> _What is needed_: Copy every line of the data that contains the string "none".

-- Data shown follows --

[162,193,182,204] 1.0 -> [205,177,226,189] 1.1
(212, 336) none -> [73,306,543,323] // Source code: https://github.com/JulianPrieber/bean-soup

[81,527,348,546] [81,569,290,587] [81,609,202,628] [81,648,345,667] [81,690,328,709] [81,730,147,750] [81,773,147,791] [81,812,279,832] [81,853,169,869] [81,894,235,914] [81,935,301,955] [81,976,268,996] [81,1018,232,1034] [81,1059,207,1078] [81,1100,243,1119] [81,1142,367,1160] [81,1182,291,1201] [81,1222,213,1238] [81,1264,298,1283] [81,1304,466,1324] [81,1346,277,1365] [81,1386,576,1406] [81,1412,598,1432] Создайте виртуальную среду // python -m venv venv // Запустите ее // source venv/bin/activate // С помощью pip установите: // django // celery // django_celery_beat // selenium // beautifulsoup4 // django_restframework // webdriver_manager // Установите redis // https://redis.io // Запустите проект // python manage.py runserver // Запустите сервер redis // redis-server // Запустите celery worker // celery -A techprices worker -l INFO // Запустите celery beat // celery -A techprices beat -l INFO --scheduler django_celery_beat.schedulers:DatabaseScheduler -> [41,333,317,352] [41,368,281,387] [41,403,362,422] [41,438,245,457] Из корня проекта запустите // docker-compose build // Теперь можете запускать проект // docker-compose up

-- Data shown concluded --
-- Data shown follows --

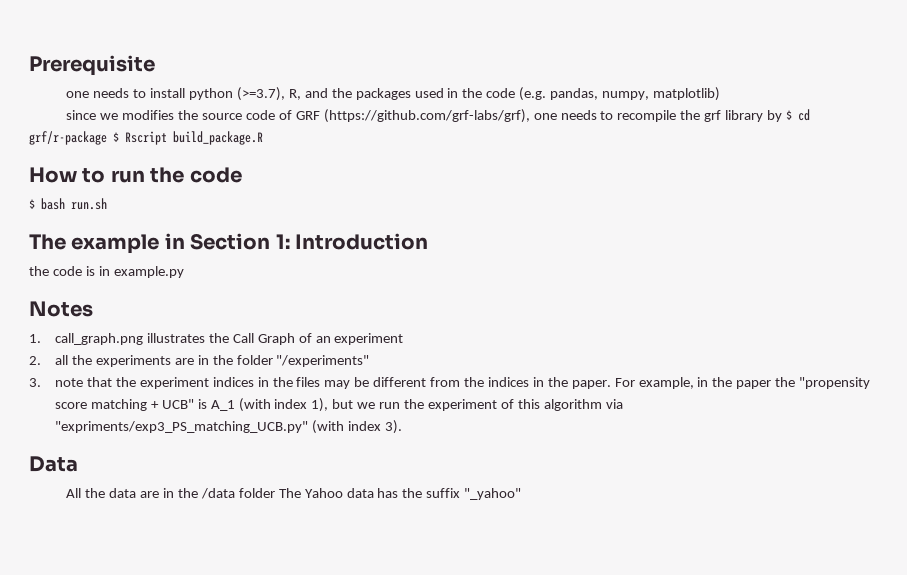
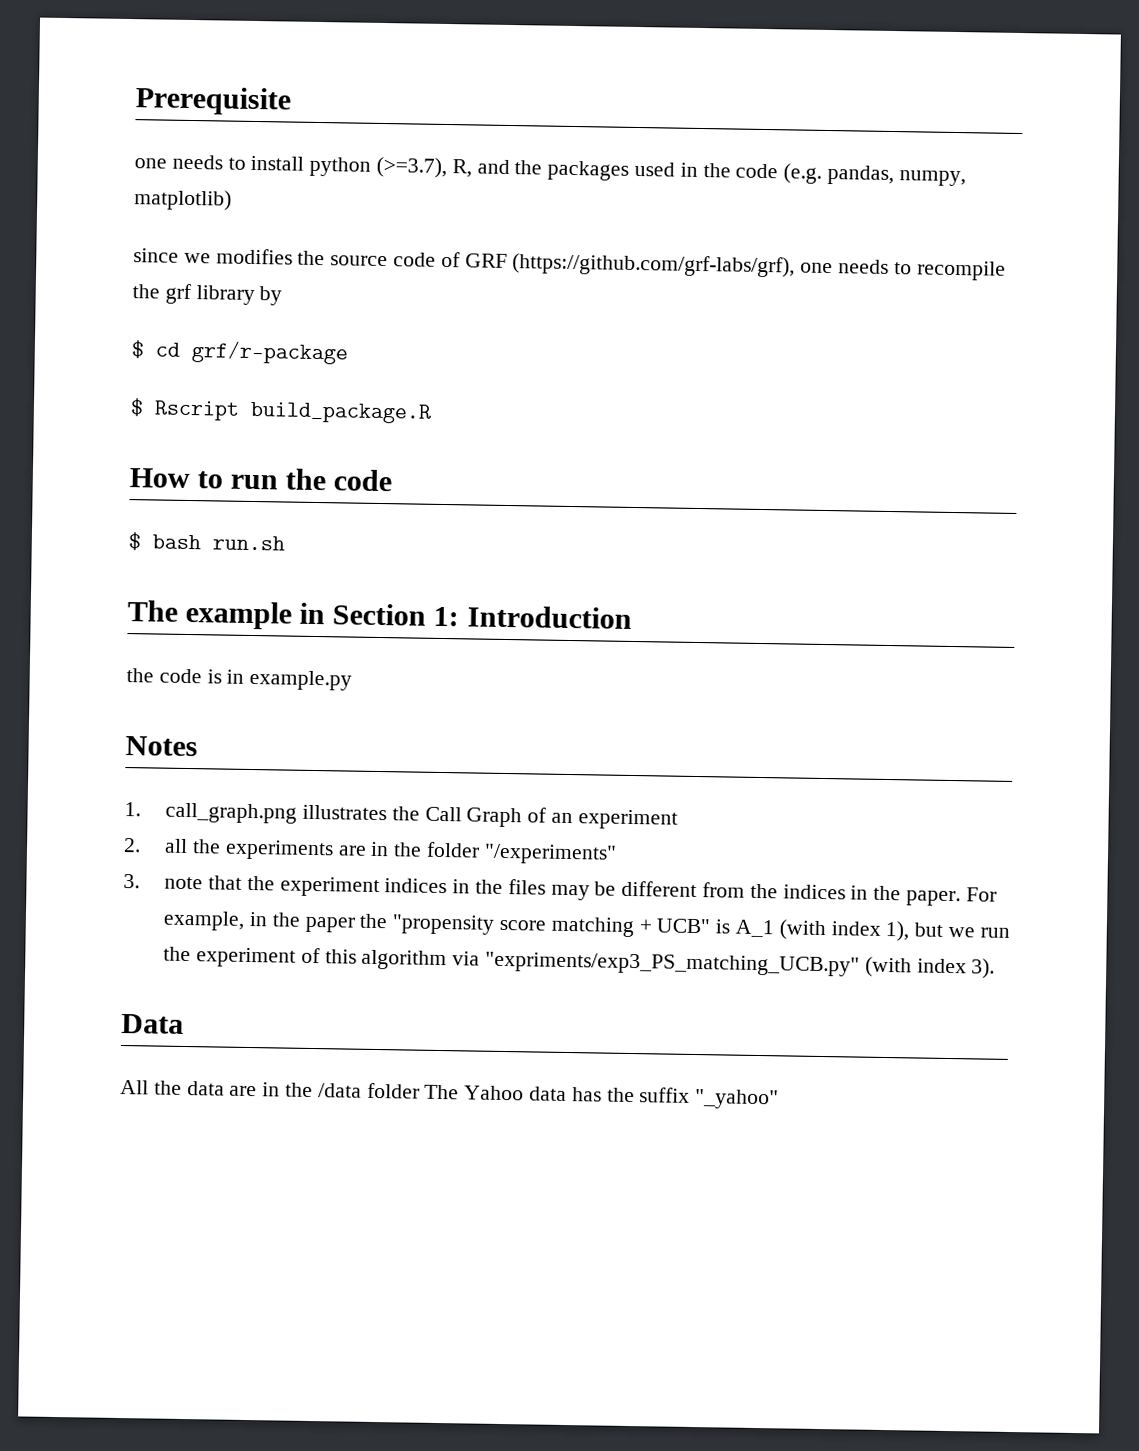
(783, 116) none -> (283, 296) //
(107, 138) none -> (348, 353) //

-- Data shown concluded --

> _Your solution_:
(212, 336) none -> [73,306,543,323] // Source code: https://github.com/JulianPrieber/bean-soup
(783, 116) none -> (283, 296) //
(107, 138) none -> (348, 353) //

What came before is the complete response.